Thinking of having a week around this area early July as there's a basic CC site for 6 squid a night and it's many many years since we were anywhere near this.

Can anyone let me know what the daytime parking is like for a 6.8m motorhome at the nearby seaside resorts.

Thanks

Knauser


----------



## 88844 (May 9, 2005)

You should be OK on the CC site as you obviously have toilet in the 'van. where as we were told "As our toilet tent is the wrong shape we could not stay. we were already pitched when we were told this so they let us stay the 3 night ss we were booked. We are no longer members of said club! This was 2005. Did not go into Ifracombe so do not know about parking. Hope you have a great time there. We like North Devon.


----------



## LadyJ (May 9, 2005)

There is a car park at Hele Bay which last time we were there was free and no height barrier but its on a rather steep slope. You could also park on the quay side at Ilfracombe but Ive an idea they have now put height barriers on there now. Combe Martin I think you can park on the quay there but its not cheap. During school holidays its not easy to park anywhere round that area.


----------



## 88870 (May 10, 2005)

Ilfracoombe .... aagggghhhh. Source of all our Motorhome woes ... had our accident there! I wouldn't recomment dving anywhere near the town centre during the day, tis tight and busy! (we have a 6.85m motorhome)

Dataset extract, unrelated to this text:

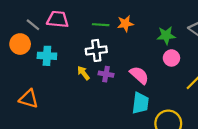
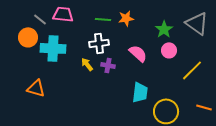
green star: (166, 35) -> (164, 29), turned -30
cyan cross: (47, 56) -> (53, 48), size x1.4
pink semicircle: (139, 75) -> (138, 53), moved

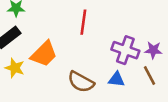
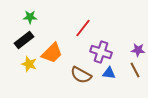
red line: (83, 22) -> (83, 28), turned 30
purple cross: (125, 50) -> (101, 52), moved

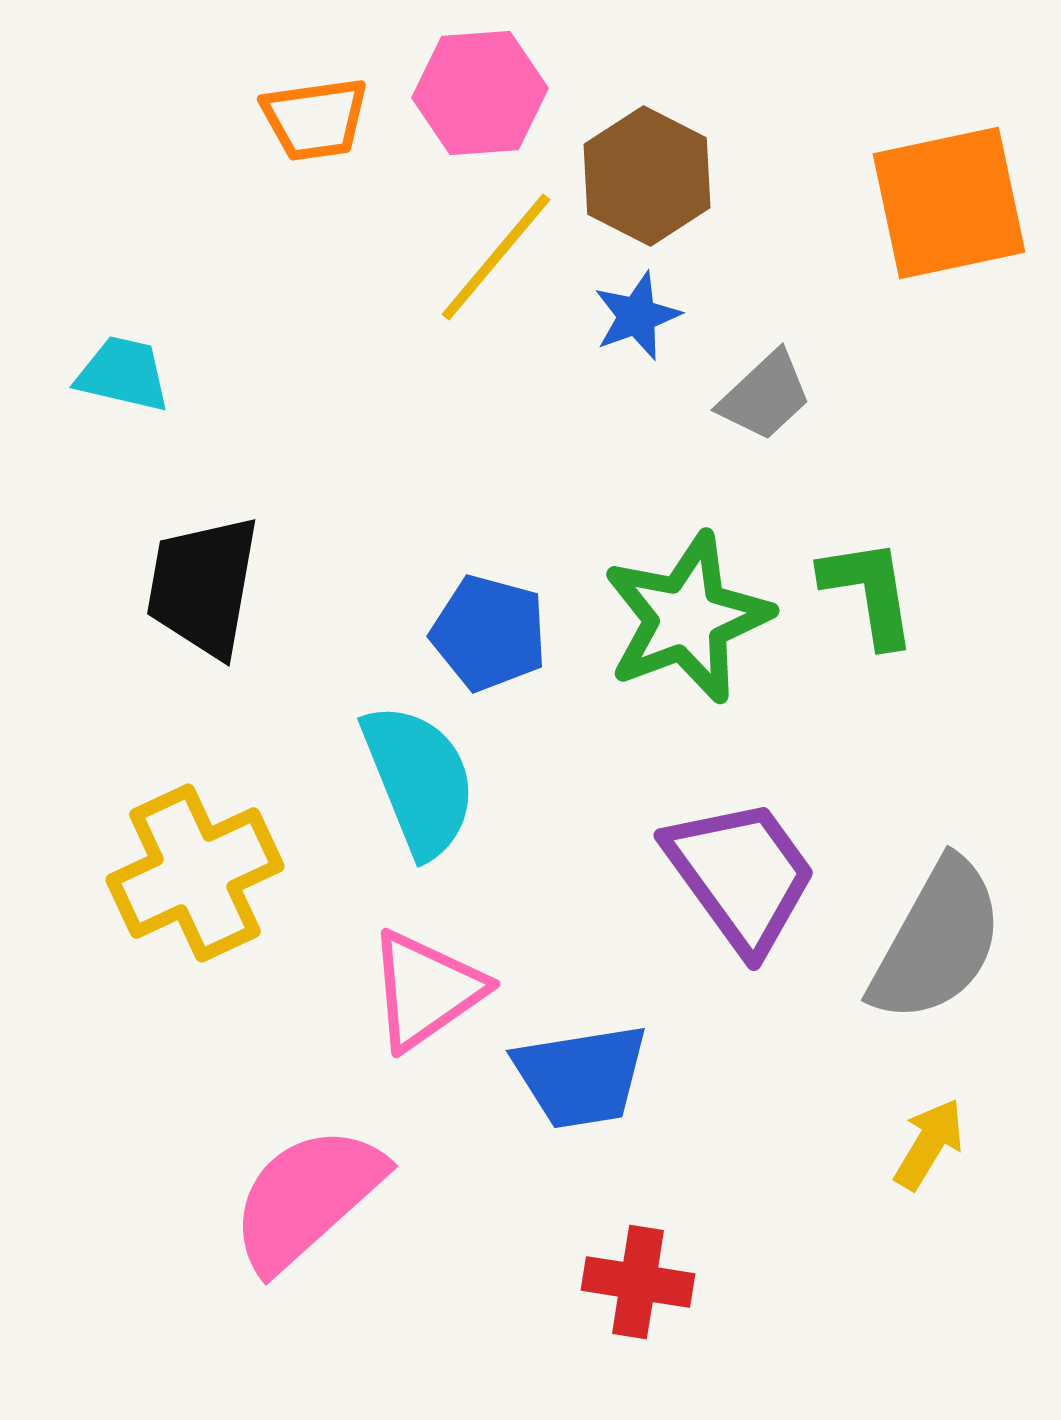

That said ... tis a lovely area


----------



## MOTORHOMER (May 9, 2005)

wurz said:


> Ilfracoombe .... aagggghhhh. Source of all our Motorhome woes ... had our accident there! I wouldn't recomment dving anywhere near the town centre during the day, tis tight and busy! (we have a 6.85m motorhome)
> 
> That said ... tis a lovely area


I would agree with you there. We were there the September 2004. Had our coach built then. Driving round the town even in September was a nightmare. Vehicles parked on both sides of the road through the town. Some double parked. . Glad when we managed to get through the town centre.

Motorhomer


----------



## MOTORHOMER (May 9, 2005)

Knauser said:


> Thinking of having a week around this area early July as there's a basic CC site for 6 squid a night and it's many many years since we were anywhere near this.
> 
> Can anyone let me know what the daytime parking is like for a 6.8m motorhome at the nearby seaside resorts.
> 
> ...


Hello

We were there in September 2004. Coming from East to West as you start to drop down hill to town there is a car park on the right ie sea side on top of the cliffs. Beatiful views. Free then. plenty of room but notices clearly statinf no overnighting along with the penalties if you do. Not far to town, we were more able bodied then. Dont forget its uphill steeply all the way back.

Motorhomer


----------



## chapter (May 1, 2005)

lots of car parks if you are coming from barnstable / woolacombe i park at the back of the theatre, thats nearest to the town but there are 3 before that try them first but stop and turn round at the theatre before you get to the main part of the town and the harbour we've been touring is part of n/devon most weekends for the last 17 years


----------